My first two years in NYC were extremely challenging and difficult. I work at a hotel and at that time I was alternating between the graveyard shift or working on Sundays. If I made it to church I was completely exhausted or left for work shortly after the service ended. My first apartment in the city was a two bedroom shared with a family of four along with another roommate. The only solitude I could find was in the bathroom. My second apartment in the city I had my own room, but with so much solitude it turned into isolation. I had a tough time getting to know new people in the church. Eventually I stopped trying.

Two years in and I thought my time in the city was finished. I thought I'd be moving on to a new city and starting over. However in the spring of 2008 something changed in me. I no longer wanted to move away and I wanted to get involved in the church again. I found it hard to connect and make friends at Trinity Grace, and I helped start it! Nothing is easy in New York. All I knew is that I didn't want to keep living in isolation. I couldn't keep closing myself off from other people, because God is in other people. I could no longer choose the death of isolation over the vulnerability of life.

I could no longer choose the death of isolation over the vulnerability of life.

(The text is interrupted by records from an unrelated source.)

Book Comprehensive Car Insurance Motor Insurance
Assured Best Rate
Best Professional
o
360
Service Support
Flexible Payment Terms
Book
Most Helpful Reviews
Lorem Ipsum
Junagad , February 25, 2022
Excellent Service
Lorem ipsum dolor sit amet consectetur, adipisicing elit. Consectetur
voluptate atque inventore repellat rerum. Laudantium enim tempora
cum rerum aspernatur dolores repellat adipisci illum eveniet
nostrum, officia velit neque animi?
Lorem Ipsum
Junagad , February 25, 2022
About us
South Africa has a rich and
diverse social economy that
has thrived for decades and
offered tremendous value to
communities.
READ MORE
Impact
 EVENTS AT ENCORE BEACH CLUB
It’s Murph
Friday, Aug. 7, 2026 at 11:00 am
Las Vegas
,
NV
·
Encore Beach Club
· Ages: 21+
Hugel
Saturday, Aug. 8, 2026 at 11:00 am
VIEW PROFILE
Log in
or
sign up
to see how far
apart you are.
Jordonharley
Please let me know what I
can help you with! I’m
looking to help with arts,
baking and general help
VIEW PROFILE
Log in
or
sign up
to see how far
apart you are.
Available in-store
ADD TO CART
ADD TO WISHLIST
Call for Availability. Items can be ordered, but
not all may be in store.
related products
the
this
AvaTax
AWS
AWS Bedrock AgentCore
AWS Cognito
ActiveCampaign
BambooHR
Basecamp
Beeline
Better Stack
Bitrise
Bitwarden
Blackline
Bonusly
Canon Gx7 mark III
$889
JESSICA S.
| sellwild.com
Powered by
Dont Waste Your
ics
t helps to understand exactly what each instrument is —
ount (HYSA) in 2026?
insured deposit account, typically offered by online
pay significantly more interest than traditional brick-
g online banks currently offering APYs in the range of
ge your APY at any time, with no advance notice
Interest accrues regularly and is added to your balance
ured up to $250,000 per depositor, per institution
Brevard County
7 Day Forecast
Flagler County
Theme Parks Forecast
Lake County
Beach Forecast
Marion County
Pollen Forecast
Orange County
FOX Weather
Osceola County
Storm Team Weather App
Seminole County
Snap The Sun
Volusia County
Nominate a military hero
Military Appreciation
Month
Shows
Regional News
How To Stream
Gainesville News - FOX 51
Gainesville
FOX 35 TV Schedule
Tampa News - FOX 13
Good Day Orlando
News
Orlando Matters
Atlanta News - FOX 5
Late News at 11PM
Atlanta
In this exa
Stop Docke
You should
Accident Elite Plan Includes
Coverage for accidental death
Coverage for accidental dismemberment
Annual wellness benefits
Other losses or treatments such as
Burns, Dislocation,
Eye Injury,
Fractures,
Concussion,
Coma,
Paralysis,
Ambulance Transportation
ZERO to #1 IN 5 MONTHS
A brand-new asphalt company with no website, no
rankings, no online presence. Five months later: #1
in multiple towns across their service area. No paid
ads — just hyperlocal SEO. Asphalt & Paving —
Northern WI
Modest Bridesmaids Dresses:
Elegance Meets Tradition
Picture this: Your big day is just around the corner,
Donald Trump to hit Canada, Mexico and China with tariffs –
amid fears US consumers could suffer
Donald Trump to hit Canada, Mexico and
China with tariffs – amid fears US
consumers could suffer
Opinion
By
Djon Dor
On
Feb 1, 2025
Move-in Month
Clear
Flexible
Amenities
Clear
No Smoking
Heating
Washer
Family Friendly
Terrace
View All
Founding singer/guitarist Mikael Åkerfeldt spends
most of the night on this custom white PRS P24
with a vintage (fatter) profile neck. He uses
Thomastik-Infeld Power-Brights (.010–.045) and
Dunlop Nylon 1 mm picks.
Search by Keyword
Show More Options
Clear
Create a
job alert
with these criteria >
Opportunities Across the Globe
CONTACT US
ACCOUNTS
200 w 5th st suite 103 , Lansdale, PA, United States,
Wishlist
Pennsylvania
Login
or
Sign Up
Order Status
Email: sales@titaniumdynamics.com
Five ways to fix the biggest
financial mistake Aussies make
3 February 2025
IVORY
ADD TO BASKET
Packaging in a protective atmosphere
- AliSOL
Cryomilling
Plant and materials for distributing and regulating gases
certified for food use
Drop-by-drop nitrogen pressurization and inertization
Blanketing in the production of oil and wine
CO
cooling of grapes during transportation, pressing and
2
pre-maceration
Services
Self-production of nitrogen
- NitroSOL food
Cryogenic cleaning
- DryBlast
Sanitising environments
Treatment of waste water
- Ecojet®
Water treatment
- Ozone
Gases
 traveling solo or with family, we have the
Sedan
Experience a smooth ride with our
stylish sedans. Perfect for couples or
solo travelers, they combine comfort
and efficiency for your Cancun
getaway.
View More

As I look back on 10 years of life in the city and with our church I realize I wouldn't have made it if it weren't for the people who call TGC their home. Through every heartache I've encountered and every struggle I have overcome, the constant is the body of believers at Trinity Grace Church. If you feel like the city is beating you down, I strenuously encourage you to seek refuge within the doors of our church, and you will find that same life and acceptance that I found and continue to experience.